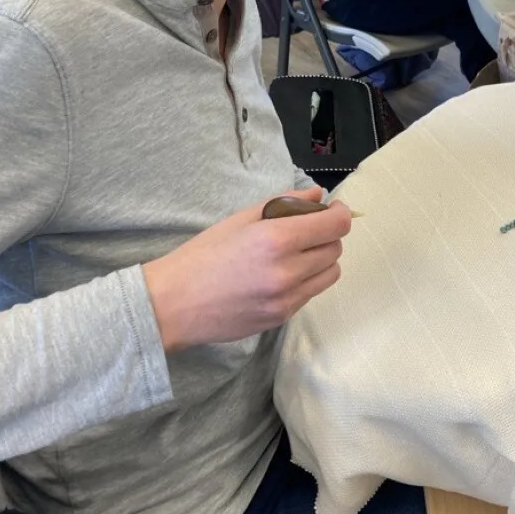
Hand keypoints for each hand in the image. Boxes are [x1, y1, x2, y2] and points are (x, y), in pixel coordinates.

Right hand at [142, 187, 349, 350]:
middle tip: (306, 229)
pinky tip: (281, 274)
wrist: (175, 303)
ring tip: (296, 253)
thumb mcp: (241, 218)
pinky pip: (311, 293)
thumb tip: (318, 196)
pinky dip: (306, 280)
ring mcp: (287, 298)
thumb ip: (285, 203)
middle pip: (336, 248)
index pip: (335, 225)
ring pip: (330, 273)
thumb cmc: (204, 254)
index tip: (332, 210)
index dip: (339, 214)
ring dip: (321, 259)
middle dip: (327, 235)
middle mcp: (288, 271)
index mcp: (276, 239)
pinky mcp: (282, 317)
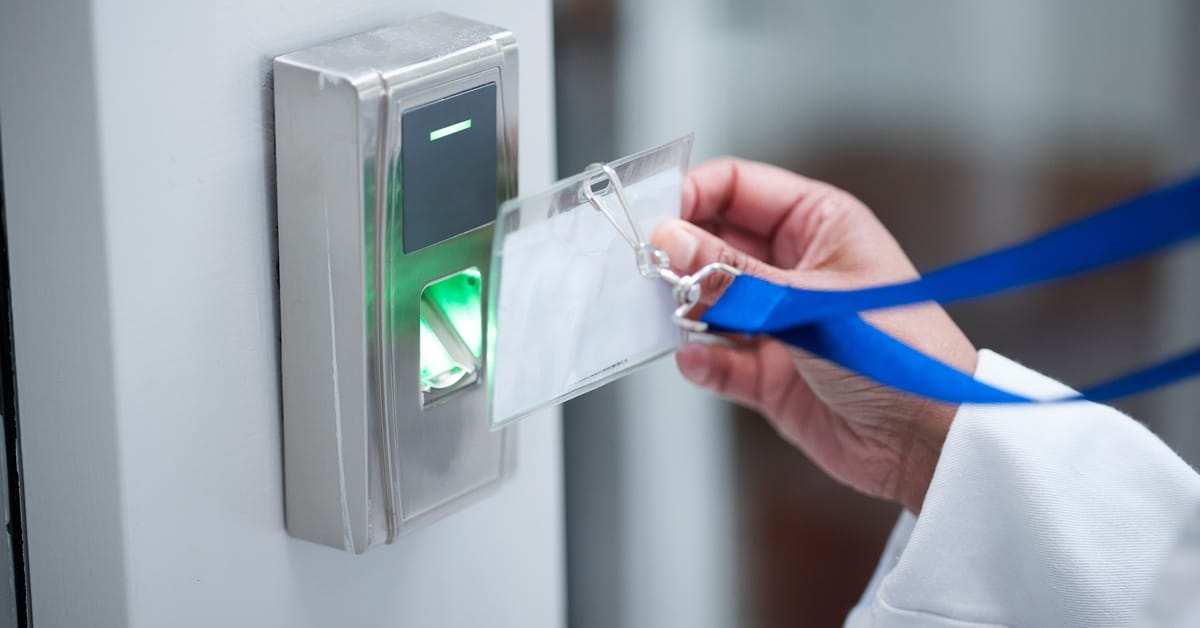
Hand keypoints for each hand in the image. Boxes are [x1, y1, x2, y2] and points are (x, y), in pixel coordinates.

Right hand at [651, 158, 977, 513]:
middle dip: (678, 256)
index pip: (737, 187)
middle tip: (648, 272)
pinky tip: (698, 363)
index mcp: (817, 224)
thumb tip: (670, 242)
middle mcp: (792, 266)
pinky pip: (716, 359)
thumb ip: (734, 276)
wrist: (930, 441)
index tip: (654, 219)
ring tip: (672, 318)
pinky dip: (701, 362)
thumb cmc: (900, 353)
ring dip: (683, 310)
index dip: (692, 195)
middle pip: (712, 242)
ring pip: (706, 300)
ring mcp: (777, 320)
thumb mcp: (810, 303)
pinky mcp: (767, 373)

--------------------------------------------------

▶ Problem description
Which lines in the data above hold the string "index"? Return each of them.

▶ The completed task
index pip: (335, 225)
index tip: (332, 210)
index dip: (339, 214)
index mcp: (276, 239)
index pip: (737, 187)
index mcp: (817, 224)
index tip: (654, 219)
index dip: (692, 195)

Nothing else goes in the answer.